Bert Smit, CEO of ADRA-UK, recently paid a visit to Ghana – home of our recent BAAT (Bono Asante Atea) Project. This project, co-funded by the European Commission and ADRA-UK, will assist cashew nut farmers in the cashew belt of Ghana.
The cashew nut has risen to become the second largest foreign exchange earner and export crop for Ghana. With this in mind we wanted to aid ADRA Ghana in helping improve the livelihoods of the rural population of Ejura Sekyedumase District, Wenchi, Sampa, Nkoranza North and Tain District by providing the knowledge and skills required to help the beneficiaries reduce poverty and enhance their food security.

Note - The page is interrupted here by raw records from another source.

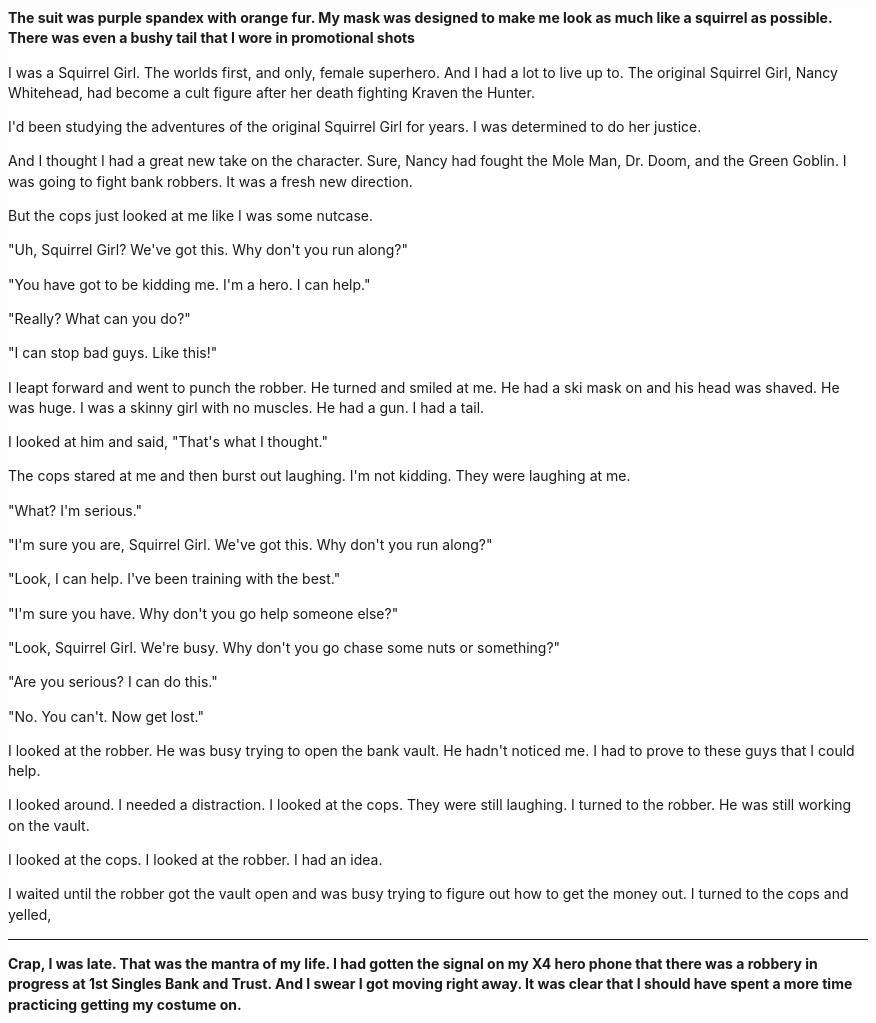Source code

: **The suit was purple spandex with orange fur. My mask was designed to make me look as much like a squirrel as possible. There was even a bushy tail that I wore in promotional shots**

I was a Squirrel Girl. The worlds first, and only, female superhero. And I had a lot to live up to. The original Squirrel Girl, Nancy Whitehead, had become a cult figure after her death fighting Kraven the Hunter.

I'd been studying the adventures of the original Squirrel Girl for years. I was determined to do her justice.

And I thought I had a great new take on the character. Sure, Nancy had fought the Mole Man, Dr. Doom, and the Green Goblin. I was going to fight bank robbers. It was a fresh new direction.

But the cops just looked at me like I was some nutcase.

"Uh, Squirrel Girl? We've got this. Why don't you run along?"

"You have got to be kidding me. I'm a hero. I can help."

"Really? What can you do?"

"I can stop bad guys. Like this!"

I leapt forward and went to punch the robber. He turned and smiled at me. He had a ski mask on and his head was shaved. He was huge. I was a skinny girl with no muscles. He had a gun. I had a tail.

I looked at him and said, "That's what I thought."

The cops stared at me and then burst out laughing. I'm not kidding. They were laughing at me.

"What? I'm serious."

"I'm sure you are, Squirrel Girl. We've got this. Why don't you run along?"

"Look, I can help. I've been training with the best."

"I'm sure you have. Why don't you go help someone else?"

"Look, Squirrel Girl. We're busy. Why don't you go chase some nuts or something?"

"Are you serious? I can do this."

"No. You can't. Now get lost."

I looked at the robber. He was busy trying to open the bank vault. He hadn't noticed me. I had to prove to these guys that I could help.

I looked around. I needed a distraction. I looked at the cops. They were still laughing. I turned to the robber. He was still working on the vault.

I looked at the cops. I looked at the robber. I had an idea.

I waited until the robber got the vault open and was busy trying to figure out how to get the money out. I turned to the cops and yelled,



---



**Crap, I was late. That was the mantra of my life. I had gotten the signal on my X4 hero phone that there was a robbery in progress at 1st Singles Bank and Trust. And I swear I got moving right away. It was clear that I should have spent a more time practicing getting my costume on.**

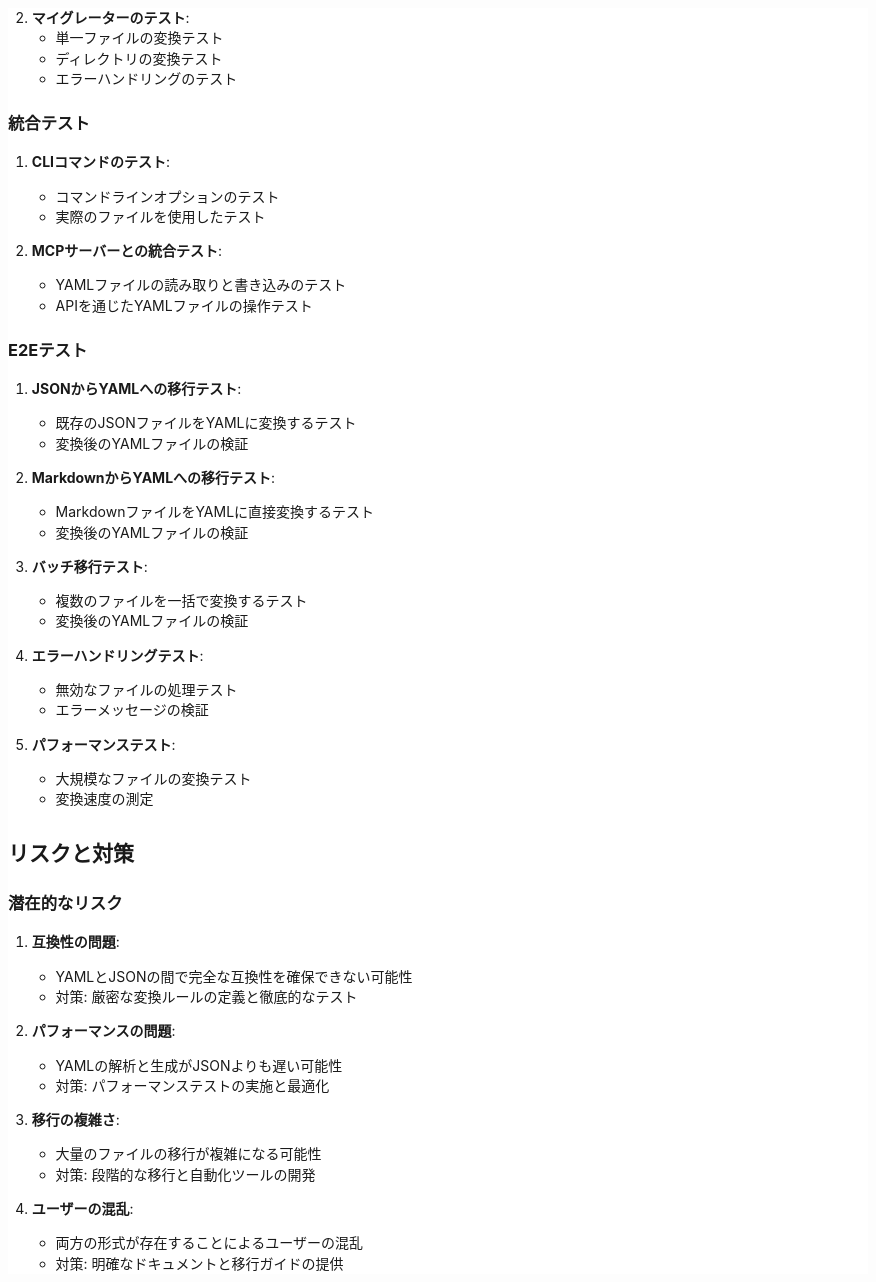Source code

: 2. **マイグレーターのテスト**:
   - 単一ファイルの変換テスト
   - ディレクトリの変換テスト
   - エラーハンドリングのテスト

### 統合テスト

1. **CLIコマンドのテスト**:
   - コマンドラインオプションのテスト
   - 実際のファイルを使用したテスト

2. **MCPサーバーとの統合テスト**:
   - YAMLファイルの読み取りと書き込みのテスト
   - APIを通じたYAMLファイルの操作テスト

### E2Eテスト

1. **JSONからYAMLへの移行テスト**:
   - 既存のJSONファイルをYAMLに変換するテスト
   - 変換後のYAMLファイルの検証

2. **MarkdownからYAMLへの移行テスト**:
   - MarkdownファイルをYAMLに直接変換するテスト
   - 変換後のYAMLファイルの検証

3. **バッチ移行テスト**:
   - 複数のファイルを一括で変換するテスト
   - 変換後のYAMLファイルの検証

4. **エラーハンドリングテスト**:
   - 無効なファイルの処理テスト
   - エラーメッセージの検証

5. **パフォーマンステスト**:
   - 大規模なファイルの変換テスト
   - 変換速度の測定

## リスクと対策

### 潜在的なリスク

1. **互換性の問題**:
   - YAMLとJSONの間で完全な互換性を確保できない可能性
   - 対策: 厳密な変換ルールの定義と徹底的なテスト

2. **パフォーマンスの問題**:
   - YAMLの解析と生成がJSONよりも遅い可能性
   - 対策: パフォーマンステストの実施と最適化

3. **移行の複雑さ**:
   - 大量のファイルの移行が複雑になる可能性
   - 対策: 段階的な移行と自動化ツールの開発

4. **ユーザーの混乱**:
   - 両方の形式が存在することによるユーザーの混乱
   - 対策: 明確なドキュメントと移行ガイドの提供
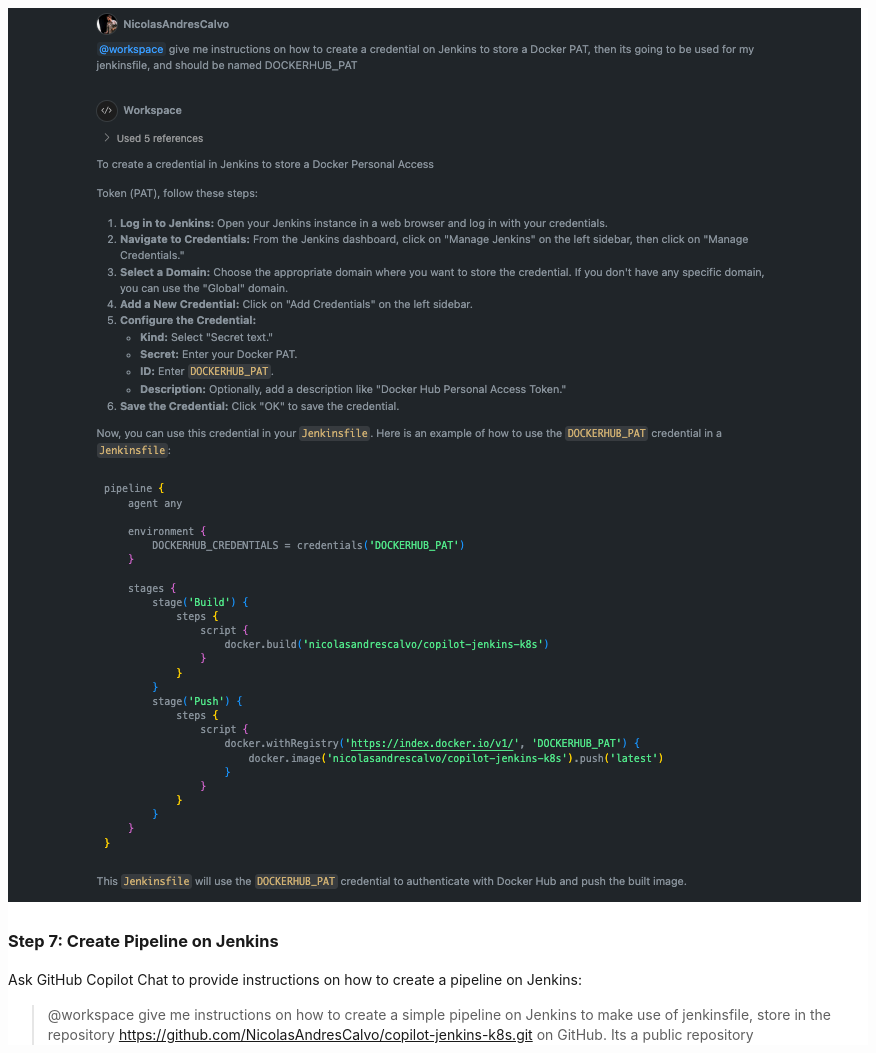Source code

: ![jenkins-credential](./images/jenkins-credential.png)

### Step 7: Create Pipeline on Jenkins

Ask GitHub Copilot Chat to provide instructions on how to create a pipeline on Jenkins:

> @workspace give me instructions on how to create a simple pipeline on Jenkins to make use of jenkinsfile, store in the repository https://github.com/NicolasAndresCalvo/copilot-jenkins-k8s.git on GitHub. Its a public repository
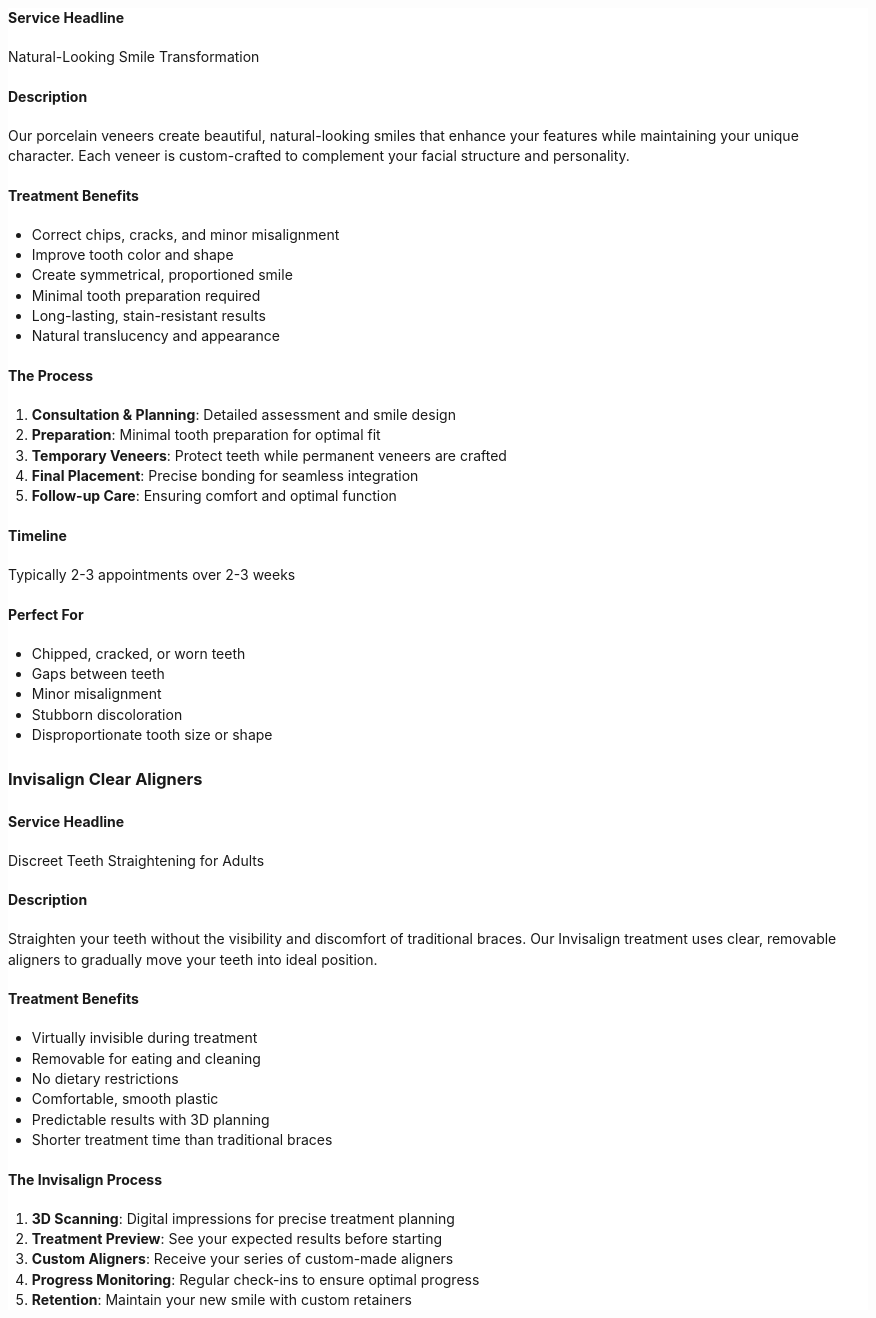 #### Service Headline
Natural-Looking Smile Transformation

#### Description
Our porcelain veneers create beautiful, natural-looking smiles that enhance your features while maintaining your unique character. Each veneer is custom-crafted to complement your facial structure and personality.

#### Treatment Benefits
- Correct chips, cracks, and minor misalignment
- Improve tooth color and shape
- Create symmetrical, proportioned smile
- Minimal tooth preparation required
- Long-lasting, stain-resistant results
- Natural translucency and appearance

#### The Process
1. **Consultation & Planning**: Detailed assessment and smile design
2. **Preparation**: Minimal tooth preparation for optimal fit
3. **Temporary Veneers**: Protect teeth while permanent veneers are crafted
4. **Final Placement**: Precise bonding for seamless integration
5. **Follow-up Care**: Ensuring comfort and optimal function

#### Timeline
Typically 2-3 appointments over 2-3 weeks

#### Perfect For
- Chipped, cracked, or worn teeth
- Gaps between teeth
- Minor misalignment
- Stubborn discoloration
- Disproportionate tooth size or shape

### Invisalign Clear Aligners

#### Service Headline
Discreet Teeth Straightening for Adults

#### Description
Straighten your teeth without the visibility and discomfort of traditional braces. Our Invisalign treatment uses clear, removable aligners to gradually move your teeth into ideal position.

#### Treatment Benefits
- Virtually invisible during treatment
- Removable for eating and cleaning
- No dietary restrictions
- Comfortable, smooth plastic
- Predictable results with 3D planning
- Shorter treatment time than traditional braces

#### The Invisalign Process
1. **3D Scanning**: Digital impressions for precise treatment planning
2. **Treatment Preview**: See your expected results before starting
3. **Custom Aligners**: Receive your series of custom-made aligners
4. **Progress Monitoring**: Regular check-ins to ensure optimal progress
5. **Retention**: Maintain your new smile with custom retainers
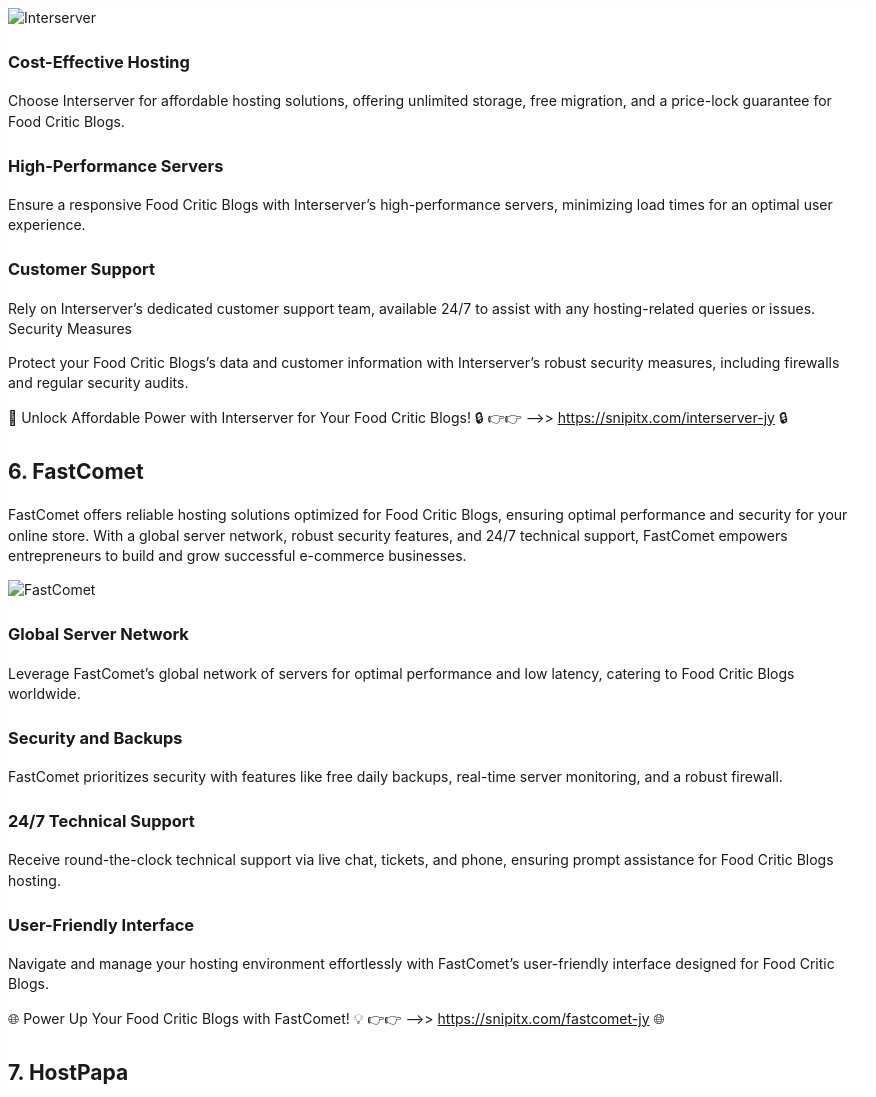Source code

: ![Interserver](https://i.imgur.com/OM5dOEW.jpeg "Interserver Hosting")

### Cost-Effective Hosting
Choose Interserver for affordable hosting solutions, offering unlimited storage, free migration, and a price-lock guarantee for Food Critic Blogs.

### High-Performance Servers
Ensure a responsive Food Critic Blogs with Interserver’s high-performance servers, minimizing load times for an optimal user experience.

### Customer Support
Rely on Interserver’s dedicated customer support team, available 24/7 to assist with any hosting-related queries or issues.
Security Measures

Protect your Food Critic Blogs’s data and customer information with Interserver’s robust security measures, including firewalls and regular security audits.

💸 Unlock Affordable Power with Interserver for Your Food Critic Blogs! 🔒
👉👉 -->> https://snipitx.com/interserver-jy 🔒

## 6. FastComet

FastComet offers reliable hosting solutions optimized for Food Critic Blogs, ensuring optimal performance and security for your online store. With a global server network, robust security features, and 24/7 technical support, FastComet empowers entrepreneurs to build and grow successful e-commerce businesses.

![FastComet](https://i.imgur.com/7qgXuWp.png "FastComet Hosting")

### Global Server Network
Leverage FastComet’s global network of servers for optimal performance and low latency, catering to Food Critic Blogs worldwide.

### Security and Backups
FastComet prioritizes security with features like free daily backups, real-time server monitoring, and a robust firewall.

### 24/7 Technical Support
Receive round-the-clock technical support via live chat, tickets, and phone, ensuring prompt assistance for Food Critic Blogs hosting.

### User-Friendly Interface
Navigate and manage your hosting environment effortlessly with FastComet’s user-friendly interface designed for Food Critic Blogs.

🌐 Power Up Your Food Critic Blogs with FastComet! 💡
👉👉 -->> https://snipitx.com/fastcomet-jy 🌐

## 7. HostPapa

ADRA-UK wanted to identify that training in cashew nut farming provided a way to build a sustainable future for farmers. As one of the stakeholders, Hon. Dr. Prince Kwaykye Afriyie, pointed out "farmers can make more money with Cashew nut farming especially if they have a great cashew farming business plan. The most important thing is to stick to tried and tested cashew farming tips."
The BAAT Project will benefit 7,500 individuals – (farmers, transporters, and exporters), training 6000 nut collectors within 3 years. Knowledge gained will lead to an increase in income of around 30% for farmers, increase in employment within the cashew nut sector and knowledge on climate change. This is especially true for women and the youth for whom employment opportunities abound in the cashew value chain from farm activities from cashew production, input supply, financial service provision, trading, to processing.
ADRA-UK’s mission, to work with people in poverty and distress helping them build the foundations for lasting change can also be closely linked to the UN Sustainable Development Goals and this project is no different. With BAAT we will achieve Sustainable Development Goal 1 (no poverty), 8 (decent work and economic growth) and 17 (partnerships for the goals).